The 2011 census lists 4.4% of the population as Muslim (7.2% not stated). Yes, the proportion has probably slightly increased in the intervening years but does anyone seriously believe that so few people could have such an effect on the pub industry?
ReplyDeleteAnother myth they like to peddle is the smoking ban (now ten years old) causing a decline in pub numbers. Again, the BBC article I read lists fewer than 17% of people (I assume they mean adults) as smokers. That leaves 83% to whom the ban is either a positive or makes no difference.
As an above poster says, times change. This is the reason why most things change.
Pubs will always be here, maybe just not quite we've always known them.
I heard a claim today that the smoking ban (Happy tenth birthday Smoking Ban) was responsible, but I don't buy it. Smokers are in a minority now, and smoke-free pubs are much more pleasant. I used to hate my clothes smelling like an ashtray the following day.
ReplyDeleteWait a moment - didn't the ASI and other think tank twats like the IEA tell us for years that the pub closures were due to the smoking ban?
ReplyDeleteIt's common knowledge that the tobacco companies were funding these wankers for years - so can we assume that either
(1) big tobacco has run out of bribes; or:
(2) anti-Islamics are paying better money than big tobacco?

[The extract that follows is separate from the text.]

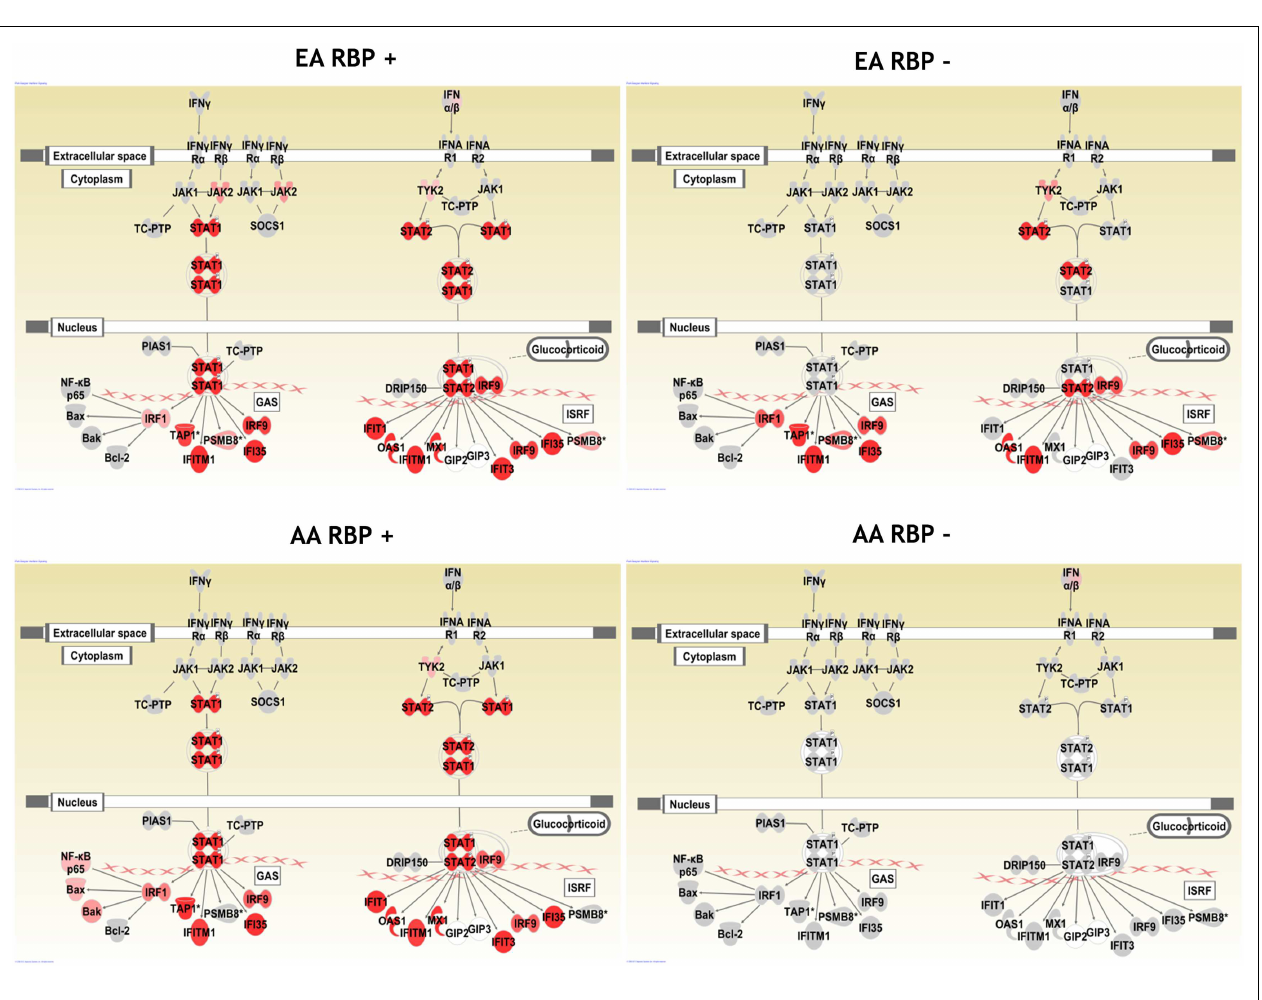
ancestral background. AA, African-American; EA, European-American; RBP + , anti-RNA-binding-protein (RBP) antibody positive; and RBP − , RBP antibody negative. Pictures generated using Ingenuity Pathway Analysis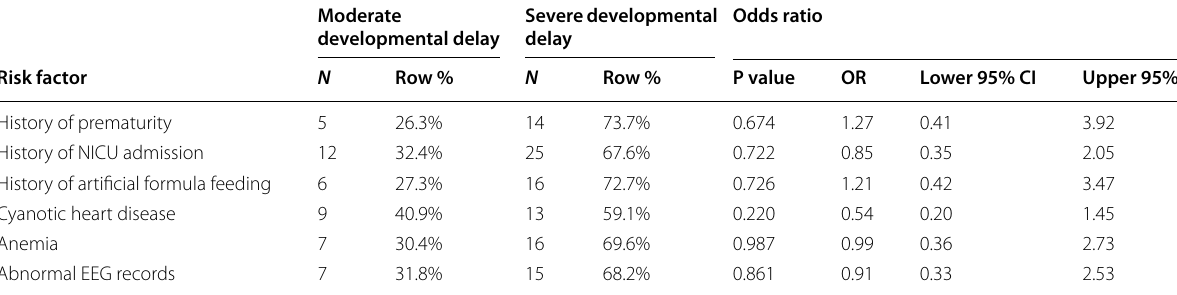
Table 5 Risk analysis for occurrence of severe developmental delay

For this to work it would mean that Muslims are actively stopping people from going to pubs, since the total number of non-Muslims who drink (rather than a percentage of the population) hasn't changed or has risen (isn't the excuse for anti-immigration types that there are too many people, not the wrong kind of people?).
ReplyDeleteIt's "Interesting" that Bowman thinks it's interesting: showing a bit too much of himself there.
Using the spurious statistical approach in the example you take apart it is actually possible to make the exact opposite case.
ReplyDeleteHere in Sheffield throughout the 1950's/60's/70's large parts of the industrial North East sector in the lower Don Valley, particularly around the Attercliffe area, were heavily populated by immigrant (Muslim) populations from Pakistan. The area was teeming with pubs, like the Broughton, the Salutation, Bird in Hand, at least two or three Norfolk Inns, the Tramway and many more. All thriving vibrant busy pubs in the heart of areas with a large Muslim population.
Many of the houses have been demolished for construction of places like the Arena, hotels, retail parks and office blocks and populations have moved to nearby areas like Darnall and Fir Vale. What killed off the pubs here was not the populations of Muslims but the decline of heavy industry, steel production, mining, rail transport and the parallel changes in culture, particularly working class culture which is, for a variety of reasons, a lot more fragmented.